Cette étude à paraître conduit à tirer plusieurs conclusions, synthétisées ici :
1. A moins de représenter une part significative des paiements et de baisser drastiquement l’intensité carbone associée à la sécurisation du réseau, l’empreinte carbone par paiement reste supérieure via Bitcoin par rapport à un paiement classique mais ce constat doit être nuancé par le coût carbone marginal d’une transaction quasi-nul.

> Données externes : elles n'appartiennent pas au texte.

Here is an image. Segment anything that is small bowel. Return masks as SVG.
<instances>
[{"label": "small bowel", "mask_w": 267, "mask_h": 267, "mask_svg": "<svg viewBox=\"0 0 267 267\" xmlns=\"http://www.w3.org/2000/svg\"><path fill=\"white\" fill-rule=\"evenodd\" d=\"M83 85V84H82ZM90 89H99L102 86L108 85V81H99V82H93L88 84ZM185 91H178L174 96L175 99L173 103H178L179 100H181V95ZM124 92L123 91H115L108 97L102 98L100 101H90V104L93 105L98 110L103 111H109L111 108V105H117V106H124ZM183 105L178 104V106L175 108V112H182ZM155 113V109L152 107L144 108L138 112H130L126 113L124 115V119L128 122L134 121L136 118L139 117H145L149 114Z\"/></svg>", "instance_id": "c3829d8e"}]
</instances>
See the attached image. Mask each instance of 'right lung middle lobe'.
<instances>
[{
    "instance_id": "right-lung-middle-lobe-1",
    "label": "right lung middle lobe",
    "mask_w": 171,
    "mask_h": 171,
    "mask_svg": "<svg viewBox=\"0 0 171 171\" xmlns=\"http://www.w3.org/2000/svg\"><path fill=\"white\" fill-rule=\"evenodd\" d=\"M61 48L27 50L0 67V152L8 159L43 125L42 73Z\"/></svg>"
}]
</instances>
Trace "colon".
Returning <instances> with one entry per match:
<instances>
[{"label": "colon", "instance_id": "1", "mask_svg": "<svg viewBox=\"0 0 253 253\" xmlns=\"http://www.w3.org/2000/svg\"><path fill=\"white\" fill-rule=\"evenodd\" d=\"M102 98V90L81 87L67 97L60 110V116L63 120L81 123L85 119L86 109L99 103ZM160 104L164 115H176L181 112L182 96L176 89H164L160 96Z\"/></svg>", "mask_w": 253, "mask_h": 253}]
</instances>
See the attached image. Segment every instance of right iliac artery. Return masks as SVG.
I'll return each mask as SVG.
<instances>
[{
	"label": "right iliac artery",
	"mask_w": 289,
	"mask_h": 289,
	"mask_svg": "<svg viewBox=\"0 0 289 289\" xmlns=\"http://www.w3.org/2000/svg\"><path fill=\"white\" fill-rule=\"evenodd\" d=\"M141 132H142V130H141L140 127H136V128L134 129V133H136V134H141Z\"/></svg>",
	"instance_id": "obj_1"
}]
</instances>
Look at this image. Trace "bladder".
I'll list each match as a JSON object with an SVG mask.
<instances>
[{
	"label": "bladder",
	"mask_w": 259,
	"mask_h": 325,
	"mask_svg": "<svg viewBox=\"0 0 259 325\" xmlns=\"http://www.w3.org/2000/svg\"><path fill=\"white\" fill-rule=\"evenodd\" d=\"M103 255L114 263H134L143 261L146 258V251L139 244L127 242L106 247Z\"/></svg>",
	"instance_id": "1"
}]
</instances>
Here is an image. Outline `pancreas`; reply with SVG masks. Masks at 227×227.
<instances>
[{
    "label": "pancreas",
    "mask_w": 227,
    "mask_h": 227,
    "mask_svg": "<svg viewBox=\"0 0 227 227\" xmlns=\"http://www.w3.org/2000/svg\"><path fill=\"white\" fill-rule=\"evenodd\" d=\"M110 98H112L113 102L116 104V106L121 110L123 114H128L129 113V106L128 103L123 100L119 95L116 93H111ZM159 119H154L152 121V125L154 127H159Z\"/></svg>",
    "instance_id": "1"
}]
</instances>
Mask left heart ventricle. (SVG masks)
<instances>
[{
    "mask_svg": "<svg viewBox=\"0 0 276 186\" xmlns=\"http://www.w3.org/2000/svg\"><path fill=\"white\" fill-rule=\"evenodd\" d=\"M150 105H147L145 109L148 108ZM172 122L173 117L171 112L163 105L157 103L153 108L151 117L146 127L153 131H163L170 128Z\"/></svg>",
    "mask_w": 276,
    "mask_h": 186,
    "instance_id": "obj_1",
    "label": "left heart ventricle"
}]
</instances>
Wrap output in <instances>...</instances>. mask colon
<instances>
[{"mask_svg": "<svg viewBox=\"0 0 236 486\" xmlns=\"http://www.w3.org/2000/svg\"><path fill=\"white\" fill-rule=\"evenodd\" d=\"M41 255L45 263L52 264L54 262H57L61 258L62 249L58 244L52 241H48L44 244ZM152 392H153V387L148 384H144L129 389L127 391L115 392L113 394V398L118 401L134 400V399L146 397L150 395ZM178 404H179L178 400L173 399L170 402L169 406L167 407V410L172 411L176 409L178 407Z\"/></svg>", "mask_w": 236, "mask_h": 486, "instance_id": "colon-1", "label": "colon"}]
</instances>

2. Cette métrique doit être secondée par d’autres, Bitcoin étant moins appréhendé aujourd’hui comme instrument de paiement que comme réserve de valeur potentielle, ou à tout le moins comme objet d’investissement : notre étude examine à ce titre l’évaluation de l’empreinte carbone par $ investi.

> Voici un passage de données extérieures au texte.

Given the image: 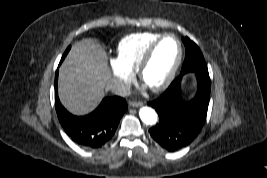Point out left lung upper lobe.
Instances as JSON below:
<instances>
[{
	"mask_svg": "<svg viewBox=\"0 0 267 178\" xmlns=\"http://www.w3.org/2000/svg\"><path fill=\"white\" fill-rule=\"evenodd\" d=\"M186 47V57L181 74L186 72L208 73V68L199 47L188 37L182 39Z\"/></svg>",
	"mask_w": 267,
	"mask_h": 178,
	"instance_id": "1",
	"label": "left lung upper lobe"
}]
</instances>
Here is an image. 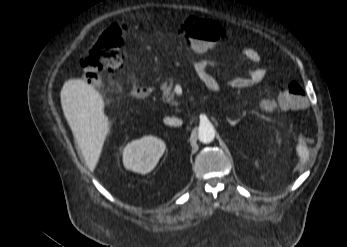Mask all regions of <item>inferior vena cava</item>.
Returning a JSON list of instances; mask_svg holds the SVG:
<instances>
[{"label":"inferior vena cava","mask_w":347,"mask_h":247,"mask_svg":"<svg viewBox=\"0 0 347 247\" xmlns=\"http://www.w3.org/2000/svg\"><path fill=\"white\" fill-rule=\"evenodd\" d=\"M164 120H165V123L169 125L179 126L182 124V121L178 118H165Z\"/></svg>","instance_id":"obj_1"}]
</instances>
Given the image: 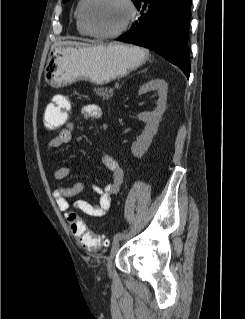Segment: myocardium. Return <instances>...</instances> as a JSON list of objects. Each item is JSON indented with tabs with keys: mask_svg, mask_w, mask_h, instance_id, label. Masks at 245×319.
Instances as JSON below:
<instances>
[{
	"mask_svg": "<svg viewBox=\"0 0 245 319\" xmlns=\"http://www.w3.org/2000/svg\"><path fill=\"white\" fill-rule=\"evenodd\" d=\"M92 0H84L83 5L81 7V21L82 24L86 30V32L98 39H113L116 37H119L120 35H122L124 32H126L131 25L134 23V21L136 20L137 17V7L134 3L133 0H122V2H124L128 8L129 11V16L128 19L126 20V22L117 30L113 31V32H109V33H100V32H96L94 31L91 26L88 23L87 20V8L89 6V4L91 3Z\"/></svg>",
	"mask_w": 245,
	"mask_h": 319,
	"instance_id": "1",
	"label": "myocardium"
}]
</instances>
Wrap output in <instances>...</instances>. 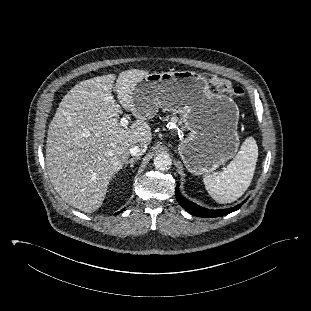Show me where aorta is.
Listing matches in <instances>:
<instances>
[{
    "label": "aorta",
    "mask_w": 311,
    "mask_h": 311,
    "mask_svg": "<svg viewBox=\"0 0 311 311\" xmlns=\"http://www.w3.org/2000/svg\"><path fill=\"white\" fill-rule=\"evenodd\" d=\"M172 165V160L168 154L161 153L154 157V166L160 171L168 170Z\"/></svg>",
    "instance_id": "762f6f07"
}]
</instances>
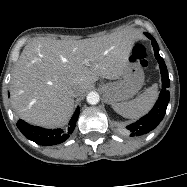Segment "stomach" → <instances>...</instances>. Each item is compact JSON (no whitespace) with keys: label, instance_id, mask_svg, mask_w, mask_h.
I'll return each mask as SVG.
<instances>
[{"label":"stomach","instance_id":"1","mask_svg":"<svg viewBox=\"0 0 187 187\" xmlns=\"http://www.w3.org/2000/svg\"><path fill=\"white\" fill-rule=\"evenodd\" d=\"M144 83V71L137 61H129L127 68L115 82L101 86L104 99L109 104L132 98Z\"/></svg>","mask_w":187,"mask_h":187}]
</instances>
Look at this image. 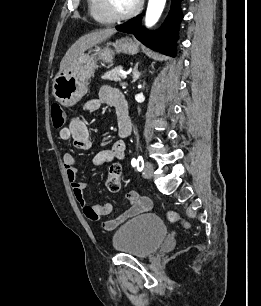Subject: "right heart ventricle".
Wrapping results in <instances>:
<instances>
[{
	"mask_svg": "<svg viewBox=\"0 0 261 306\" xmlns=\"http://www.w3.org/2000/svg\"><path fill=\"white\" fill-rule=\"evenodd\" d=\"M87 6L90 16L99 23L108 24L111 20L103 11L101 0H87Z\"/></svg>",
	"mask_w": 261,
	"mask_h": 306,
	"instance_id": "e07e8e85",
	"label": "right heart ventricle"
}]
</instances>
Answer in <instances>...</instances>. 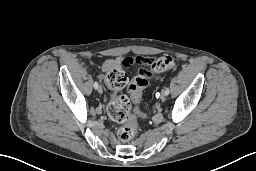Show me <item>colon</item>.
Here are the masks:
<instances>
[{"label":"colon","instance_id":"colon-1","mask_svg":"<svg viewBox=\"0 0 256 171\" xmlns=\"http://www.w3.org/2000/svg\"><path fill=\"white\" fill-rule=\"evenodd\" d=\"M150 65L151 69L156 73L165 72L173 68L174 58L170 55L152 58ZM127 80V74L122 69L111 70L105 77L106 84L114 91L107 105V113L111 120L123 124L118 130V138L123 142L131 141L137 134L138 125L136 117L132 112V103H140L142 92L148 83L143 76L134 78L127 88L130 95L128 97L118 93V91L125 87Z\"/></svg>","mask_w":256,"mask_h":171}]
</instances>
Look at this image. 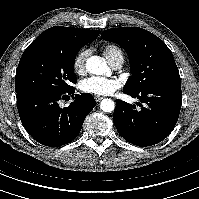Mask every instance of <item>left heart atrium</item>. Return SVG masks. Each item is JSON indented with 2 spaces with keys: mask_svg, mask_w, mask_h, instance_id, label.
I'll list each match as a JSON object with an SVG mask.
<instances>
[{
  "mask_svg": "<svg viewBox=\"0 0 199 199\" xmlns=\"http://www.w3.org/2000/svg\"><path fill=\"white\" fill-rule=\"evenodd\" d=\"M121 83L116 78L91 76L81 80L79 88L82 92L94 96H107L119 89Z\"/></svg>",
  "mask_w": 199,
  "mask_h": 199,
  "instance_id": "left-heart-atrium-1",
  "label": "left heart atrium"
}]
</instances>
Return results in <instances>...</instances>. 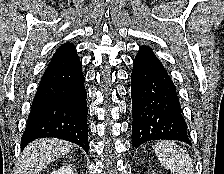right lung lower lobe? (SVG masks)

3. A cet égard, l’empreinte carbone d’un investissement sur le Bitcoin est plus élevée par rapport à celle de l’or ou de l’immobilier et inférieure à celle du livret A aujourd’hui (et ce même si le niveau d’émissions globales de l’économie devait être divisé par 2 (voir l'article).

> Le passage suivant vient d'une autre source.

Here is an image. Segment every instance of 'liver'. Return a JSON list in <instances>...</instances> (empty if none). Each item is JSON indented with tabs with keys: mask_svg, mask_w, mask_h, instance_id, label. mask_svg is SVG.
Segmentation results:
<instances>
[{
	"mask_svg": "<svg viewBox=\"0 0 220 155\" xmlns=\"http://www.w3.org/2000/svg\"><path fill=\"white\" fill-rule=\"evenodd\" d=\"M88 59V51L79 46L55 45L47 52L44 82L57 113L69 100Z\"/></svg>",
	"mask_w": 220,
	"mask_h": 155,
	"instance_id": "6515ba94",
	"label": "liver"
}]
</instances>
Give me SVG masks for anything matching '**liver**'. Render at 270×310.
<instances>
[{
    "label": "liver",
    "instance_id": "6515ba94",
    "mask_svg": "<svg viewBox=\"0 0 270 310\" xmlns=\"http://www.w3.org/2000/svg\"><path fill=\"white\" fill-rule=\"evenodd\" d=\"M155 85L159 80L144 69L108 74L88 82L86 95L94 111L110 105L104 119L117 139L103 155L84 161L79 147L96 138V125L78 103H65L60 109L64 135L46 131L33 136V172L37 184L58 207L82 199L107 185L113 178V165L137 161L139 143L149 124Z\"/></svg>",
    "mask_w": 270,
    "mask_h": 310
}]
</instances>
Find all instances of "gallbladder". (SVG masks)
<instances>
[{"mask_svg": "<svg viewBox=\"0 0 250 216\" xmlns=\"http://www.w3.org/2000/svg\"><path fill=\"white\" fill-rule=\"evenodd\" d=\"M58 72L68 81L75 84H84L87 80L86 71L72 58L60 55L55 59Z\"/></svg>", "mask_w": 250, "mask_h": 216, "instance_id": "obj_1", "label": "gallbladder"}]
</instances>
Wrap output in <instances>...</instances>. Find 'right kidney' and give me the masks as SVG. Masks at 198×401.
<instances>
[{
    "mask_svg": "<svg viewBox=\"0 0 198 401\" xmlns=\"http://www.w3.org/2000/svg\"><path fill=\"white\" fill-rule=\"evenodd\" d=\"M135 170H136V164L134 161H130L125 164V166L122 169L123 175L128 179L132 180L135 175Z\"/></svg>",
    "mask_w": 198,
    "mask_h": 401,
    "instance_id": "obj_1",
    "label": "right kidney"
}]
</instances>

4. Compte-tenu de la capitalisation sur Bitcoin (environ 1 900 milliards de $ à la date du 10 décembre, correspondant au prix du Bitcoin multiplié par le nombre de jetons en circulation), qui a récemment dépassé celle de l’argent, de Tesla, et se trouve en passe d’atteindre celle de Google, et du fait de l’acquisition récente de Bitcoins par des acteurs institutionnels comme BlackRock ou VanEck, les effets de Bitcoin sur le climat résident en premier lieu dans ses effets économiques : acheter du Bitcoin, c’est aussi ne pas laisser l’argent sur son livret, ne pas acheter d’or, ne pas investir dans une activité qui finance le développement des énergies fossiles, ou qui à l’inverse contribue à la transition écologique. En pratique, compte-tenu de sa volatilité encore élevée (même si celle-ci tend à diminuer à mesure que sa capitalisation s’accroît[4]) et de sa performance financière, le Bitcoin est encore perçu comme un actif à risque, d’où la possibilité de drainer des flux d’investissements qui auraient aussi pu s’orienter vers d’autres actifs du même type (par exemple les entreprises du Nasdaq). Sa très forte performance peut également affecter le taux d’épargne : l’attractivité que représente le Bitcoin peut en effet conduire à réévaluer l’arbitrage entre consommation et épargne, et jouer un rôle au plan macroéconomique. Croire en sa prise de valeur tendancielle incite en effet à valoriser davantage les ressources et les biens disponibles demain par rapport à celles et ceux disponibles aujourd’hui (si je m’attends à voir la valeur de mon épargne s’apprécier fortement au cours du temps, je suis davantage enclin à reporter mes investissements et ma consommation). Bitcoin est en conséquence susceptible d’induire un surcroît d’épargne et de réorienter des flux financiers, ce qui pourrait entraîner deux effets opposés mais majeurs du point de vue du climat :
- en drainant une partie de l’argent qui s’orienterait vers la consommation ou le financement de l’économie réelle, il peut induire un ralentissement des flux physiques, et donc de ce point de vue, des émissions de GES (voir Lyn Alden, Broken Money, 2023)
- mais dans le même temps, il redirige une partie de l’épargne hors d’activités qui permettraient de financer la transition écologique (voir Alain Grandjean, Nicolas Dufrêne, Une Monnaie écologique, 2020)
Ces répercussions sont potentiellement plus larges que celles quantifiées par la seule empreinte carbone : d’où la nécessité d’informer cette discussion par d’autres travaux et recherches empiriques. Occulter cette discussion, c’est ainsi sans doute manquer le sujet le plus crucial du point de vue du climat. Bien que plus difficile car plus difficilement quantifiable, le terrain économique et monétaire doit donc s’imposer comme l’un des lieux incontournables pour jauger la performance de Bitcoin au plan environnemental (pas exclusivement du climat) et la mettre en regard d’autres dimensions (sociales, politiques).